Reputation: 81
I'm having a bit of trouble trying to count the number of words per sentence. For my case, I'm assuming sentences only end with either "!"
, "?"
, or "."
I have a list that looks like this:
["Hey, "!", "How", "are", "you", "?", "I", "would", "like", "a", "sandwich", "."]
For the example above, the calculation would be 1 + 3 + 5 / 3
. I'm having a hard time achieving this, though! Any ideas?
Upvotes: 0
Views: 4495
Reputation: 111
A simple solution:
mylist = ["Hey", "!", "How", "are", "you", "?", "I", "would", "like", "a", "sandwich", "."]
terminals = set([".", "?", "!"]) # sets are efficient for "membership" tests
terminal_count = 0
for item in mylist:
if item in terminals: # here is our membership test
terminal_count += 1
avg = (len(mylist) - terminal_count) / float(terminal_count)
This assumes you only care about getting the average, not the individual counts per sentence.
If you'd like to get a little fancy, you can replace the for
loop with something like this:
terminal_count = sum(1 for item in mylist if item in terminals)
Upvotes: 3
Reputation: 92854
Short solution using re.split() and sum() functions:
import re
s = "Hey ! How are you ? I would like a sandwich ."
parts = [len(l.split()) for l in re.split(r'[?!.]', s) if l.strip()]
print(sum(parts)/len(parts))
The output:
3.0
In case if there could be only a list of words as input:
import re
s = ["Hey", "!", "How", "are", "you", "?", "I", "would", "like", "a", "sandwich", "."]
parts = [len(l.split()) for l in re.split(r'[?!.]', ' '.join(s)) if l.strip()]
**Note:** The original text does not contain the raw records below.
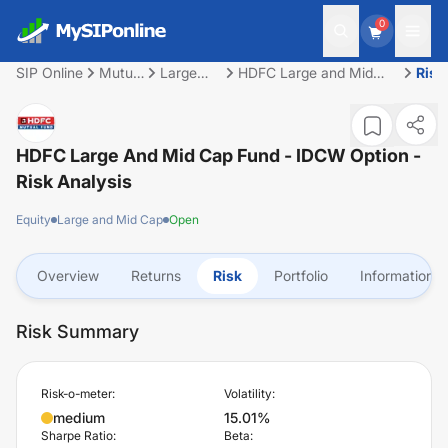
0
SIP Online
Mutual
Large
HDFC Large and Mid
Risk
Fund
and Mid
Cap Fund - IDCW Option
Cap
HDFC Large And Mid Cap Fund - IDCW Option
-
Risk Analysis
Equity
Large and Mid Cap
Open
Overview
Returns
Risk
Portfolio
Information
Risk Summary
Risk-o-meter:
Volatility:
medium
15.01%
Sharpe Ratio:
Beta:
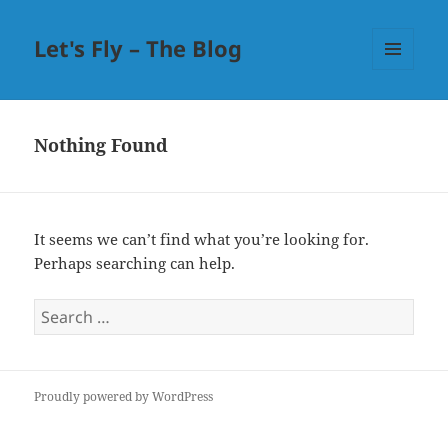
Let's Fly – The Blog
MENU
AND
WIDGETS
Nothing Found
It seems we can’t find what you’re looking for.
Perhaps searching can help.
Search
for:
Proudly powered by WordPress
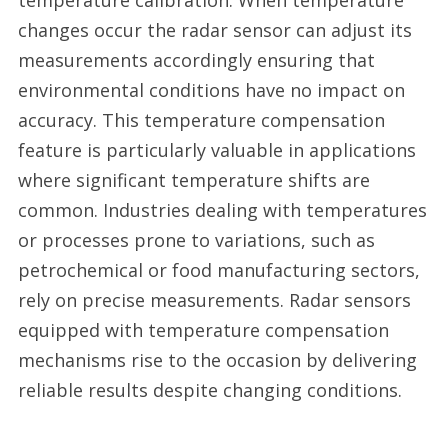
temperature calibration. When temperature
changes occur the radar sensor can adjust its
measurements accordingly ensuring that
environmental conditions have no impact on
accuracy. This temperature compensation
feature is particularly valuable in applications
where significant temperature shifts are
common. Industries dealing with temperatures
or processes prone to variations, such as
petrochemical or food manufacturing sectors,
rely on precise measurements. Radar sensors
equipped with temperature compensation
mechanisms rise to the occasion by delivering
reliable results despite changing conditions.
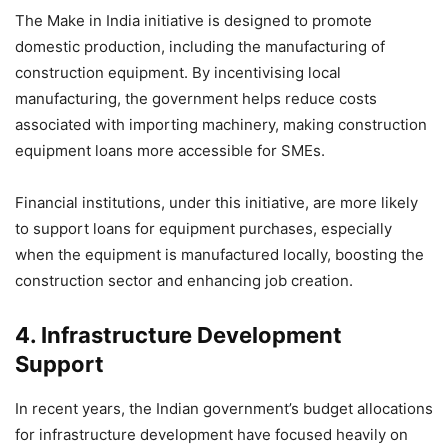
The Make in India initiative is designed to promote
domestic production, including the manufacturing of
construction equipment. By incentivising local
manufacturing, the government helps reduce costs
associated with importing machinery, making construction
equipment loans more accessible for SMEs.
Financial institutions, under this initiative, are more likely
to support loans for equipment purchases, especially
when the equipment is manufactured locally, boosting the
construction sector and enhancing job creation.
4.
Infrastructure Development
Support
In recent years, the Indian government’s budget allocations
for infrastructure development have focused heavily on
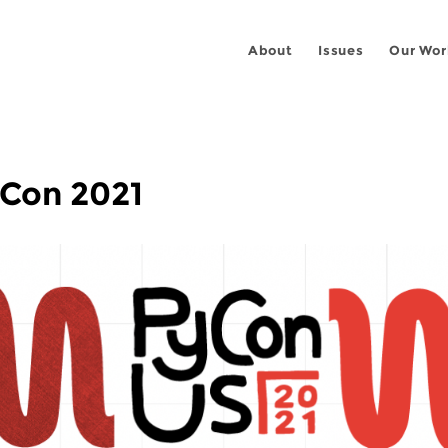
About
Issues
Our Wor
yCon 2021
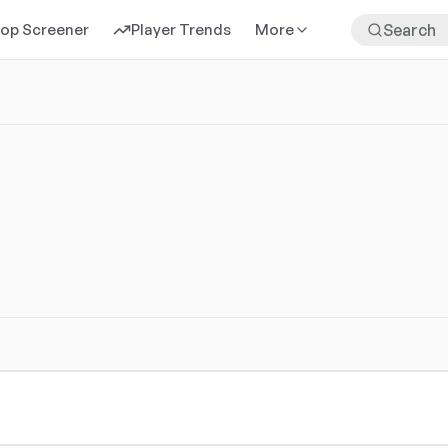
rop Screener
Player Trends
More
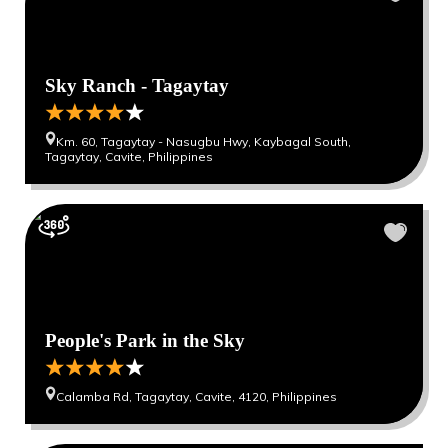
Sky Ranch - Tagaytay
Km. 60, Tagaytay - Nasugbu Hwy, Kaybagal South,
Tagaytay, Cavite, Philippines
People's Park in the Sky
Calamba Rd, Tagaytay, Cavite, 4120, Philippines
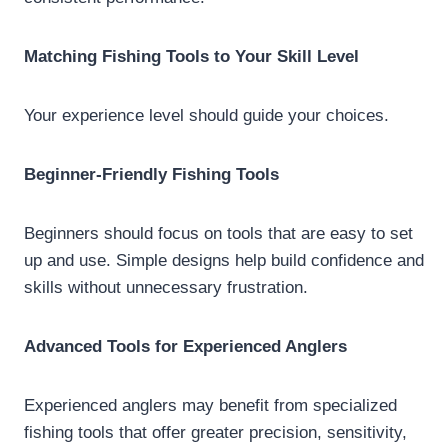
Matching Fishing Tools to Your Skill Level
Your experience level should guide your choices.
Beginner-Friendly Fishing Tools
Beginners should focus on tools that are easy to set
up and use. Simple designs help build confidence and
skills without unnecessary frustration.
Advanced Tools for Experienced Anglers
Experienced anglers may benefit from specialized
fishing tools that offer greater precision, sensitivity,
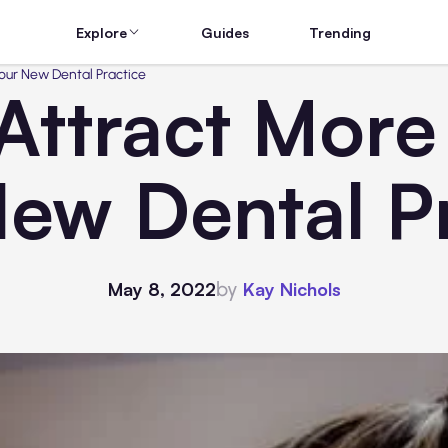
Explore
Guides
Trending
Your New Dental Practice
Attract More 
ew Dental P
by
May 8, 2022
Kay Nichols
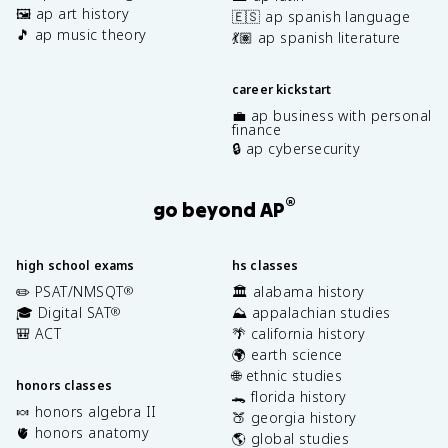
🖼️ ap art history
🇪🇸 ap spanish language
🎵 ap music theory
💃🏽 ap spanish literature
career kickstart
💼 ap business with personal
finance
🔒 ap cybersecurity
®
go beyond AP
high school exams
hs classes
✏️ PSAT/NMSQT
🏛️ alabama history
®
🎓 Digital SAT
⛰️ appalachian studies
®
🎒 ACT
🌴 california history
🌍 earth science
🌐 ethnic studies
honors classes
🐊 florida history
🍬 honors algebra II
🍑 georgia history
🫀 honors anatomy
🌎 global studies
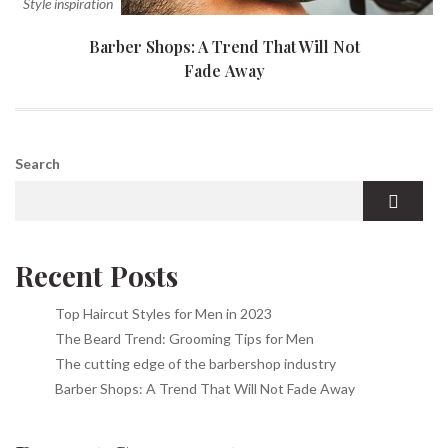
Style inspiration
Barber Shops: A Trend That Will Not
Fade Away
Search
Recent Posts
Top Haircut Styles for Men in 2023
The Beard Trend: Grooming Tips for Men
The cutting edge of the barbershop industry
Barber Shops: A Trend That Will Not Fade Away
print(sum(parts)/len(parts)) # 3.0
Upvotes: 1
Reputation: 113985
words = ["Hey", "!", "How", "are", "you", "?", "I", "would", "like", "a", "sandwich", "."]
sentences = [[]]
ends = set(".?!")
for word in words:
if word in ends: sentences.append([])
else: sentences[-1].append(word)
if sentences[0]:
if not sentences[-1]: sentences.pop()
print("average sentence length:", sum(len(s) for s in sentences)/len(sentences))
Upvotes: 3